Merkle Proof Token
Merkle Proof Token
Feb 4, 2026
Introduction by Metro Gnome
The simple idea
There needs to be a token that lives within the native Bitcoin architecture, enabling all the advantages SPV, while removing all the overhead of managing the token itself.
Every token set begins with a genesis mint transaction. Once mined into a block, this becomes the immutable anchor for all the tokens in that mint. The chain is "the single source of truth" and SPV, the supersonic highway back to genesis.
Use cases
Blockchain gaming
Tokens can be used in a multiplayer blockchain game. If NFTs were considered to be keys, then these "keys" could be used to unlock "doors" within the game.
Content delivery
Books, music, films can be locked within or behind and NFT. Ensuring that only the legitimate owner of the NTF can access the contents.
Retail transactions
Both the fungible and non fungible form of MPT enables invoices, receipts or documents to be attached to a token.
NFT coupons
NFT coupons can be created by a retailer and sent to their customers.

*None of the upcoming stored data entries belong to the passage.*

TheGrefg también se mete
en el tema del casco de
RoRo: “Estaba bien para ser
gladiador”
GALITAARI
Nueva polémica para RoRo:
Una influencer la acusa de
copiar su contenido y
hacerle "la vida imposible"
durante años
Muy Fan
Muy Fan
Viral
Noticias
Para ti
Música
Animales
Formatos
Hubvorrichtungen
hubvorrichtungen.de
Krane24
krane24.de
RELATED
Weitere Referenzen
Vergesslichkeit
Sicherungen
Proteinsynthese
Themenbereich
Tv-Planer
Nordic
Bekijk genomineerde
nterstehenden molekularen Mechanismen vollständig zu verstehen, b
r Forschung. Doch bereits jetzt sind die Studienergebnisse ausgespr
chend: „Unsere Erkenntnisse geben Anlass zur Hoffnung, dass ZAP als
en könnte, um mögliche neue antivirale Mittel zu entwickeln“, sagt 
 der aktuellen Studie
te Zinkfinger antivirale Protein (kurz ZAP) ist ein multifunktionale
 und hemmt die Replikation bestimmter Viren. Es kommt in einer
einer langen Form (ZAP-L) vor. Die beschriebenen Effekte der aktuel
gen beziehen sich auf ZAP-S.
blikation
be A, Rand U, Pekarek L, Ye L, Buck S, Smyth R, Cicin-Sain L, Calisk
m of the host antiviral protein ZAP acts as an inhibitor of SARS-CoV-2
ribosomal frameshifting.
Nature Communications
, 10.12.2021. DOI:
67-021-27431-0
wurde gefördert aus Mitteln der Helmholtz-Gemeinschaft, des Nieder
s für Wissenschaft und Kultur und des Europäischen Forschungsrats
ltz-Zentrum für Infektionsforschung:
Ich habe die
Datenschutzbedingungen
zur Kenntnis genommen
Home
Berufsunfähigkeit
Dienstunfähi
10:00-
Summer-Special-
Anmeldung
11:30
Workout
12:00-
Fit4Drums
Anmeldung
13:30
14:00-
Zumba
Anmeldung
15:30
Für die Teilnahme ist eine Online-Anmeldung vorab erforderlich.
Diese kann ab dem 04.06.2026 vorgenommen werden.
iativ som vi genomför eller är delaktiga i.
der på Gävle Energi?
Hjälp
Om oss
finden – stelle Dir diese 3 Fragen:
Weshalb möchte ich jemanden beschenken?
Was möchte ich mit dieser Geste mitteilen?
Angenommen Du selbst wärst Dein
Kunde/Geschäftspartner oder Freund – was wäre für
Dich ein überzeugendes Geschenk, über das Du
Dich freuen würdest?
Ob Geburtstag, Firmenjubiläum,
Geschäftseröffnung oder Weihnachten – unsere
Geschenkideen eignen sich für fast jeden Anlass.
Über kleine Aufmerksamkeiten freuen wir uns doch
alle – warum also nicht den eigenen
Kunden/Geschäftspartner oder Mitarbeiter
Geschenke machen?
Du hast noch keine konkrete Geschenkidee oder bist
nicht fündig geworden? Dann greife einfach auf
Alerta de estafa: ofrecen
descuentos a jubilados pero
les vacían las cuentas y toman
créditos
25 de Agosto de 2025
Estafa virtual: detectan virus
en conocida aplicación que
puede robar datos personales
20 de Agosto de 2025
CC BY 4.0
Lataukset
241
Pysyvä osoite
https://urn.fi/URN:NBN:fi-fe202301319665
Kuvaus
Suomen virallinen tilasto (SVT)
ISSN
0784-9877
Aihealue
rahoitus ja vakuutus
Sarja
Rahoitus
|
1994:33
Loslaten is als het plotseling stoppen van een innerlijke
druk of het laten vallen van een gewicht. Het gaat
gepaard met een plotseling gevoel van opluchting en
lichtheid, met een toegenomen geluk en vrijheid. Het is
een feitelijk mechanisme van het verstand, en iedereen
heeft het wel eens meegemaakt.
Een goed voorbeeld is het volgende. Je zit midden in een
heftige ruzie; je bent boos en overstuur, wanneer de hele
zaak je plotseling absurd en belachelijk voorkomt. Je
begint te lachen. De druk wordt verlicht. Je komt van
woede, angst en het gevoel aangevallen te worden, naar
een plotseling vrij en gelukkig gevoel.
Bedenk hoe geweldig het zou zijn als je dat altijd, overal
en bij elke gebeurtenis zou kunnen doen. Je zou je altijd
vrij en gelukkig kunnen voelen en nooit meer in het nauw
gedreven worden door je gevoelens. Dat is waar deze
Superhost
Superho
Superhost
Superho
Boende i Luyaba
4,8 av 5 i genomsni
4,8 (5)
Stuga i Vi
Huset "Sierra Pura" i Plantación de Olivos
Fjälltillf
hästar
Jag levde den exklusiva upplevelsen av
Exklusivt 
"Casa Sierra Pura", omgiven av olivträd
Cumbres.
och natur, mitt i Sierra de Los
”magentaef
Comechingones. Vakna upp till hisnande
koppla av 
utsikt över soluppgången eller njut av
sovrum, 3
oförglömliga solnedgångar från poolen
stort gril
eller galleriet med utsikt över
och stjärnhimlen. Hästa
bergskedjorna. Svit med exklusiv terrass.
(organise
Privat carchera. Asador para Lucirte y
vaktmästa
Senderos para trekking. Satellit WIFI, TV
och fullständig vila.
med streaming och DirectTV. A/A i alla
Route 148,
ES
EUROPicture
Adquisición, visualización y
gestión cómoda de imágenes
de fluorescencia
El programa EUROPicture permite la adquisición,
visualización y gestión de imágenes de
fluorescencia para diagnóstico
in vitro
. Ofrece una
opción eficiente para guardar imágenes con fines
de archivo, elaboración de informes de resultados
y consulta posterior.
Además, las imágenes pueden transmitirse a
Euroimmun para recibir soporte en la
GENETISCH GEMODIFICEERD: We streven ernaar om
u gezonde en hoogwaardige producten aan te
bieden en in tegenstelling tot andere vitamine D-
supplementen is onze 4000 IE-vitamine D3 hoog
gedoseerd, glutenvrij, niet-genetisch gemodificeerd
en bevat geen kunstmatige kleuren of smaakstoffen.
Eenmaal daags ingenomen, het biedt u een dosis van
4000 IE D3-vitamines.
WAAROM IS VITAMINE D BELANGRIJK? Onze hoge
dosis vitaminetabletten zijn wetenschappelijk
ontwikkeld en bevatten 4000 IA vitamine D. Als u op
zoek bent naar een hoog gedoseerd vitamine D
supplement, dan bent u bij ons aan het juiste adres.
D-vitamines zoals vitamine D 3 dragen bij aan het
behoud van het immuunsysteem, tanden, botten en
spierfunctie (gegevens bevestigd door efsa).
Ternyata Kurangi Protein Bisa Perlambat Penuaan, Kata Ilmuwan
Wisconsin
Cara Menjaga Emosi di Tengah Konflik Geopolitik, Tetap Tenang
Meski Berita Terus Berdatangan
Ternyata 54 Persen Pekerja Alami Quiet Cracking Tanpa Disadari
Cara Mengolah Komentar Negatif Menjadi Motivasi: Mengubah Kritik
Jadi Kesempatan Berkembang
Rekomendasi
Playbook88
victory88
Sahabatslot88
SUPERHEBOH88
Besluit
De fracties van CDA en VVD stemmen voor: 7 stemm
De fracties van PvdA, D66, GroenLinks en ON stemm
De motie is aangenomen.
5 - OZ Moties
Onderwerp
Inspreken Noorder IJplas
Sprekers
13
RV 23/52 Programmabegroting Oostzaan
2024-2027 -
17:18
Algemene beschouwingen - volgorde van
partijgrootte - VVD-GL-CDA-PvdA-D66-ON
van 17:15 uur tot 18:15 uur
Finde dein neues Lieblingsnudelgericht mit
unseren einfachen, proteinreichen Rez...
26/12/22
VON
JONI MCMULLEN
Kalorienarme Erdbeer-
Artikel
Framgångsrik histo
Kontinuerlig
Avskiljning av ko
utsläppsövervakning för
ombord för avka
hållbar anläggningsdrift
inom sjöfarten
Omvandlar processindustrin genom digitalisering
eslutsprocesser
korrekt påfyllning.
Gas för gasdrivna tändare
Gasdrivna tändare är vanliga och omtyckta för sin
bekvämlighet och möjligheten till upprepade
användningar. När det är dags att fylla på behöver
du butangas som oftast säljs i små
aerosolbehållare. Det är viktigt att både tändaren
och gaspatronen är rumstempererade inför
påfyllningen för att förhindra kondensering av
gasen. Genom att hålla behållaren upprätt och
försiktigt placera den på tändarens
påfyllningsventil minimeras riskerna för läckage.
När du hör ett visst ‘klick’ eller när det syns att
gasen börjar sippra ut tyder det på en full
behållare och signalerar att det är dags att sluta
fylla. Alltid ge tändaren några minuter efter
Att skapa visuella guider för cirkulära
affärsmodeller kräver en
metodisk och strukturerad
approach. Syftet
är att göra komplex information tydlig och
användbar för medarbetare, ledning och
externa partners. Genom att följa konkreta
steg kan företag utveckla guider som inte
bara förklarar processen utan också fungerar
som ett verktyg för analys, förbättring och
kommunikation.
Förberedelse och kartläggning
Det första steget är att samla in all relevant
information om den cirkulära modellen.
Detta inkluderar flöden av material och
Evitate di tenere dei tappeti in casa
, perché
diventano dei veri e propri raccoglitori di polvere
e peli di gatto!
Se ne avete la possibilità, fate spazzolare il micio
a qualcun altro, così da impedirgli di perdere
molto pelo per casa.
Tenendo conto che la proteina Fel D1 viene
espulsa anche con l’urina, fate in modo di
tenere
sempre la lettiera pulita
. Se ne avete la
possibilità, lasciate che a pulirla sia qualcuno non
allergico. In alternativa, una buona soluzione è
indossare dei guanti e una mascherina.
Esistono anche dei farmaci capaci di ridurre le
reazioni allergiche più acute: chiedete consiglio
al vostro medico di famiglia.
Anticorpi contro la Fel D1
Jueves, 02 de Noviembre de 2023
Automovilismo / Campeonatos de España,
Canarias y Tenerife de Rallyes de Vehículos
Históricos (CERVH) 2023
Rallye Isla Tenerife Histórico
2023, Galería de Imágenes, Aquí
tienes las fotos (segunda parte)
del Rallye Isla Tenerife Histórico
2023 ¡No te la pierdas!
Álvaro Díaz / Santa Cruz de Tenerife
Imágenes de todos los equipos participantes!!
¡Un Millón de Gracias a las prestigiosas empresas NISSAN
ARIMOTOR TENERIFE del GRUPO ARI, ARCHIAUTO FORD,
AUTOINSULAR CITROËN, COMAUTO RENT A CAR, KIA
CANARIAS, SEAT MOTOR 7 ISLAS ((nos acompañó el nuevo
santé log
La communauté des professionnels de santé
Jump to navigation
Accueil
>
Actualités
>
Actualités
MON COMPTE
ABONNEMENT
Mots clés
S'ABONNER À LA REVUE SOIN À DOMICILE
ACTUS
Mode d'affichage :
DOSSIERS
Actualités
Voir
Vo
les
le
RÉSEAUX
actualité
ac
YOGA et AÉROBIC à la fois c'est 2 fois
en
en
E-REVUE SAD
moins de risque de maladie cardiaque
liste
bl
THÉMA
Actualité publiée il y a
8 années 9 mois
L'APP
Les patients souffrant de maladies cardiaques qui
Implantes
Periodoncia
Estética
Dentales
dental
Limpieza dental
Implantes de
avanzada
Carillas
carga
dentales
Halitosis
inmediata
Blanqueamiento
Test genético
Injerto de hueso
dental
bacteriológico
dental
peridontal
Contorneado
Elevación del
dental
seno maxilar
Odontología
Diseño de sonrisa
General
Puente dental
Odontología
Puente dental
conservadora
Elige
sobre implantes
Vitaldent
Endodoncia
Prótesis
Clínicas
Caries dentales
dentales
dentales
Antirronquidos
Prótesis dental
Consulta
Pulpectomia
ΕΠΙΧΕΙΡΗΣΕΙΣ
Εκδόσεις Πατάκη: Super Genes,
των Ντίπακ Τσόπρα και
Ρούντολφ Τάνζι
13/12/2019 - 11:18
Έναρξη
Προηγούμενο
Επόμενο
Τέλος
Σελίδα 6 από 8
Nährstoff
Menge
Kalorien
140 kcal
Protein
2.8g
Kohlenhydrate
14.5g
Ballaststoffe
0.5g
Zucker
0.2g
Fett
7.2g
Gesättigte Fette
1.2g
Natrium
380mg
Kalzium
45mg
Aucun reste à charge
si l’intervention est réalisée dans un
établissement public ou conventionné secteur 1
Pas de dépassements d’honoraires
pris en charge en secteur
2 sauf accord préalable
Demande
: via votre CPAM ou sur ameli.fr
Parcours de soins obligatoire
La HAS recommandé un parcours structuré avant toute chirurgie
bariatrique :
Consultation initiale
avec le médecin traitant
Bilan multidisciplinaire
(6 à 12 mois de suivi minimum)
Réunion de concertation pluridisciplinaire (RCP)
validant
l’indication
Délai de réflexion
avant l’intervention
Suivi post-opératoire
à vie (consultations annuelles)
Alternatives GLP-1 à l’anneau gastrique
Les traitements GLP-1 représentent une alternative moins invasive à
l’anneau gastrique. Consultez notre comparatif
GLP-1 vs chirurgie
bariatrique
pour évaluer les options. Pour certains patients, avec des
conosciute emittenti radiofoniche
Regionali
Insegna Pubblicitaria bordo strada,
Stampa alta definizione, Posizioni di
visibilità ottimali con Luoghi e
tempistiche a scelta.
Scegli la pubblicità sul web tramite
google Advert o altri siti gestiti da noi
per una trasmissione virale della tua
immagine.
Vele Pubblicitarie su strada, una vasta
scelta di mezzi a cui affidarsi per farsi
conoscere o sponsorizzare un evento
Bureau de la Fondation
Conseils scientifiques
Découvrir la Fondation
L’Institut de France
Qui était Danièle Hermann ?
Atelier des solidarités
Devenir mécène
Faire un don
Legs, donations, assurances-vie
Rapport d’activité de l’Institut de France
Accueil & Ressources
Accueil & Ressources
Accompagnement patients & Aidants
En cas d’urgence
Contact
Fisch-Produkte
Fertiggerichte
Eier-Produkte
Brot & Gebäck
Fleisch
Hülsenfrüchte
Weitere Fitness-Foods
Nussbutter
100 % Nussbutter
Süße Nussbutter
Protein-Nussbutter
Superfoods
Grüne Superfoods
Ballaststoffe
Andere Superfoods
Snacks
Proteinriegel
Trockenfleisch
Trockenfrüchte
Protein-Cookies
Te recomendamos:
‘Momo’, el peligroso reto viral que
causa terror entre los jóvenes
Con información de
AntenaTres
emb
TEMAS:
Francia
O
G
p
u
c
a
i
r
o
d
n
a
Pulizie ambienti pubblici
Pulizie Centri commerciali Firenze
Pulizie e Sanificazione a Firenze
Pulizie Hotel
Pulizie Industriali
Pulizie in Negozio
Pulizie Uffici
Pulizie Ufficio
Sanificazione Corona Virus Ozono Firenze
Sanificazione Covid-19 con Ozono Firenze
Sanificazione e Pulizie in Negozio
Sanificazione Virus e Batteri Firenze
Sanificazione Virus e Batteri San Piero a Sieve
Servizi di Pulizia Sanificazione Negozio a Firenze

Coupons can be programmed to be non transferable or only valid within a certain time window.
Loyalty cards
A transparent and tamper proof loyalty point card could be minted by a retailer and distributed to customers.
Overview
The Merkle Proof Token (MPT) is a token protocol on BSV mainnet that uses P2PKH outputs for ownership and OP_RETURN outputs for metadata. Token validity is proven exclusively through Merkle proofs and block headers (SPV), with no dependency on UTXO lookups, indexers, or trusted third parties for verification.
MPT supports two token modes:
NFT Mode: Each 1-sat output has a unique Token ID based on its genesis output index. Suitable for non-fungible tokens, collectibles, and divisible token fragments.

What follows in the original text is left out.